A car insurance policy that covers the theft of your car, such as third party fire and theft insurance, usually covers a stolen car, even if the keys were in the car’s ignition.

However, your insurer may deny the claim if you live in an area where there have been several car robberies reported recently. They will see you leaving the keys in the car as a case of negligence. In such cases, your insurance provider may even expect you to have installed anti-theft security measures in your car. 

You may need to confirm whether or not you left your keys in your car, and if they had been stolen or misplaced, before filing your car insurance claim. The loss or theft of your car keys may be covered by a comprehensive car insurance policy, but usually as an optional item.

If you can confirm that your car keys were stolen, mention this in your claim as this will help establish that your car was not stolen as a result of your negligence.

Can you insure your car for 6 months?

Most Australian insurers won’t offer you a 6-month car insurance policy, so you may need to buy a policy that covers your car for damages and cancel it after six months. You will need to purchase comprehensive car insurance to protect your car from accidental damage, theft, vandalism, or natural disasters.. 

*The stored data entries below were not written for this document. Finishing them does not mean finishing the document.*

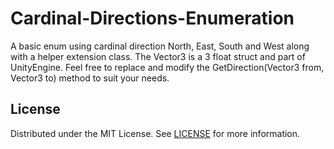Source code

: # Cardinal-Directions-Enumeration

A basic enum using cardinal direction North, East, South and West along with a helper extension class.
The Vector3 is a 3 float struct and part of UnityEngine. Feel free to replace and modify the GetDirection(Vector3 from, Vector3 to) method to suit your needs.

<!-- LICENSE -->
## License

Distributed under the MIT License. See [LICENSE](https://github.com/Genso-0/Mesh-Gizmos/blob/master/LICENSE) for more information.

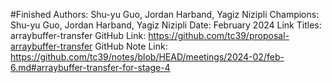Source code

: #Finished
Authors: Shu-yu Guo, Jordan Harband, Yagiz Nizipli
Champions: Shu-yu Guo, Jordan Harband, Yagiz Nizipli
Date: February 2024
Link Titles: arraybuffer-transfer
GitHub Link: https://github.com/tc39/proposal-arraybuffer-transfer
GitHub Note Link: https://github.com/tc39/notes/blob/HEAD/meetings/2024-02/feb-6.md#arraybuffer-transfer-for-stage-4
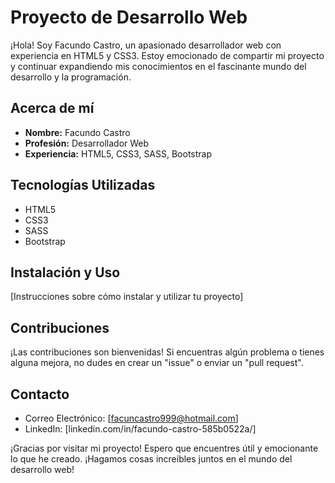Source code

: # Proyecto de Desarrollo Web

¡Hola! Soy Facundo Castro, un apasionado desarrollador web con experiencia en HTML5 y CSS3. Estoy emocionado de compartir mi proyecto y continuar expandiendo mis conocimientos en el fascinante mundo del desarrollo y la programación.

## Acerca de mí

- **Nombre:** Facundo Castro
- **Profesión:** Desarrollador Web
- **Experiencia:** HTML5, CSS3, SASS, Bootstrap

## Tecnologías Utilizadas

- HTML5
- CSS3
- SASS
- Bootstrap

## Instalación y Uso

[Instrucciones sobre cómo instalar y utilizar tu proyecto]

## Contribuciones

¡Las contribuciones son bienvenidas! Si encuentras algún problema o tienes alguna mejora, no dudes en crear un "issue" o enviar un "pull request".

## Contacto

- Correo Electrónico: [facuncastro999@hotmail.com]
- LinkedIn: [linkedin.com/in/facundo-castro-585b0522a/]

¡Gracias por visitar mi proyecto! Espero que encuentres útil y emocionante lo que he creado. ¡Hagamos cosas increíbles juntos en el mundo del desarrollo web!

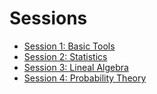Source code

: # Sessions

* [Session 1: Basic Tools](session1/session1.md)
* [Session 2: Statistics](session2/session2.md)
* [Session 3: Lineal Algebra](session3/session3.md)
* [Session 4: Probability Theory](session4/session4.md)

Consider checking whether your 6-month comprehensive car insurance will cost more if you pay monthly or six-monthly premiums instead of a one-time annual premium. Another question to ask the insurer is whether you’ll need to pay administration or cancellation fees when you cancel the policy.

Alternatively, you can look for a suitable ‘pay as you drive’ car insurance policy, which usually offers you the coverage of a comprehensive car insurance policy but only requires you to pay for the distance driven. Such a policy may not be the ideal 6-month car insurance plan as it is based on how much you drive rather than for how long. If you need to drive a lot, you may end up paying more than you’d pay for regular car insurance.